R.L.: I didn’t think much about doing it, but the record company said they wanted something like the Jon Spencer record (A Ass Pocket Of Whiskey). I said all right. At the time, I didn’t like the mix. Then it sold so well and I like it now. And more young people come to my shows now – people who would have never seen me. The first place I played with Jon Spencer, a guy asked me, ‘Have you ever played with these guys before?’ I said no I hadn’t. So he bought me a package of earplugs and said, ‘You’re gonna need these. They play loud.’
You also mix in strict folk-blues like “Just Like A Woman.” Was that done in one take?
R.L.: That’s a song from the hills, and I think it was done in one take. It’s something like a boogie, you know.
How has the live music scene changed in Mississippi since the ‘40s and ‘50s?
R.L.: Now everybody be in their partying. Now there’s more white people than blacks. A long time ago, there’d be only black people at the house party.
Is the county in which you live as poverty-stricken as it was during the ‘60s?
R.L.: No. It got a whole lot better. After Martin Luther King died, it made times better for us.
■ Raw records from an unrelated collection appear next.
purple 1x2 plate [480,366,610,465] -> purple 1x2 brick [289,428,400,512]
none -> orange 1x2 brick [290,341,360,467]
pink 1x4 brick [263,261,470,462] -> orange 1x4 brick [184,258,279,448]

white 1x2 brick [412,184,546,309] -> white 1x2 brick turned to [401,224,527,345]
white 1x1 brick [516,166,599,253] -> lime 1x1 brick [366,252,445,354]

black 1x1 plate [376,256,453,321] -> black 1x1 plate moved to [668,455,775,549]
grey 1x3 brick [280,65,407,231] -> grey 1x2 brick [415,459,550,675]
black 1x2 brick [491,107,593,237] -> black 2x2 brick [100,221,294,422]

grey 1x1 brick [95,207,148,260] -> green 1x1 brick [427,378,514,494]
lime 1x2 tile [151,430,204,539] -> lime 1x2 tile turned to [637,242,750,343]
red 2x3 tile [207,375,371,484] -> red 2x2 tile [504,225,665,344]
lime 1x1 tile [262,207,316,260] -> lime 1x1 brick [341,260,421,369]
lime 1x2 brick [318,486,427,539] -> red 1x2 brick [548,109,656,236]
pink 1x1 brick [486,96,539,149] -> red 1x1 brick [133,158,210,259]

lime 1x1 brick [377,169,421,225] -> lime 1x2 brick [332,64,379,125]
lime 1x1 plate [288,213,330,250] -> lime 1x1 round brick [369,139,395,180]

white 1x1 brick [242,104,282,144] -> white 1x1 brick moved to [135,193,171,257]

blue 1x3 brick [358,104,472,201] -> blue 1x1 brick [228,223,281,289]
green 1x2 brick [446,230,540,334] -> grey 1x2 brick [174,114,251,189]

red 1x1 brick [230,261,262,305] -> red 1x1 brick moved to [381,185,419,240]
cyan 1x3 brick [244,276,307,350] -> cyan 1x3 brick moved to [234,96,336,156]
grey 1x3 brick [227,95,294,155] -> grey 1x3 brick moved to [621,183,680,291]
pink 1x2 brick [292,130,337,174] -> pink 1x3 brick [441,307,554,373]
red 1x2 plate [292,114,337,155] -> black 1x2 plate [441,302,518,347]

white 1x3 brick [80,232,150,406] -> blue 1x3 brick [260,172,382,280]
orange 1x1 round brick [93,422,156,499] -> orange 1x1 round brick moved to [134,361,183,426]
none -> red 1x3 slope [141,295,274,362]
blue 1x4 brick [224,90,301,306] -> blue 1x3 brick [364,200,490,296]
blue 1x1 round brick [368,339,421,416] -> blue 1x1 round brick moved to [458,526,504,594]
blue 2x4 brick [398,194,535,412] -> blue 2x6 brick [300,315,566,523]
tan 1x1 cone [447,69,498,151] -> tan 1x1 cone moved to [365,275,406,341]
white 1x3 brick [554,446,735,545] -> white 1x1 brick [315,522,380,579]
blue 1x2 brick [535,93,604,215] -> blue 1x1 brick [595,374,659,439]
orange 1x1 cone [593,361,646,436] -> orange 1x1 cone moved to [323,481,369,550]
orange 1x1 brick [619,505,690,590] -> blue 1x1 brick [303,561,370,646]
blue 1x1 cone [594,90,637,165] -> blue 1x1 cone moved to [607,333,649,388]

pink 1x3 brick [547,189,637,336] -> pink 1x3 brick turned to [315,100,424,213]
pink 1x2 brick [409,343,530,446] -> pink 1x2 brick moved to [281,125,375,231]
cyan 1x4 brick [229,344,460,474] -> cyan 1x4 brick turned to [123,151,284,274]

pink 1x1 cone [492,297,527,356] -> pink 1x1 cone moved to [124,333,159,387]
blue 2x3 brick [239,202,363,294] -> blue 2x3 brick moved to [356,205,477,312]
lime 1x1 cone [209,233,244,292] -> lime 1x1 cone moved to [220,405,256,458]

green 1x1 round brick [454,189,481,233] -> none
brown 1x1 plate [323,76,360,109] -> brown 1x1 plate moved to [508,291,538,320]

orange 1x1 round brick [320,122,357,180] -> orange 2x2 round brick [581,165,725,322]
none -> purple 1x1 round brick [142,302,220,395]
I read in an article that you have 13 children with 11 different women. How could you afford to feed and clothe them?
R.L.: Well, one died in a car accident about 10 years ago. I worked on a plantation, did commercial fishing, drove concrete trucks and containers. Once or twice a year, I’d have to do extra work. 12, 14 years ago, I got where I could make a living out of playing music.
What’s the difference playing US clubs as opposed to European ones?
R.L.: They like the blues more in Europe because they ain’t heard it as much as Americans. They’ve heard it on tape, but haven’t seen it live too much. And I think they like it good. The places be sold out a lot of times. When I first went over there, they were hollering when I came out to play. I asked someone, ‘Why do they like the blues so much when 90% of them can’t speak English?’ He said, ‘They just like the rhythm.’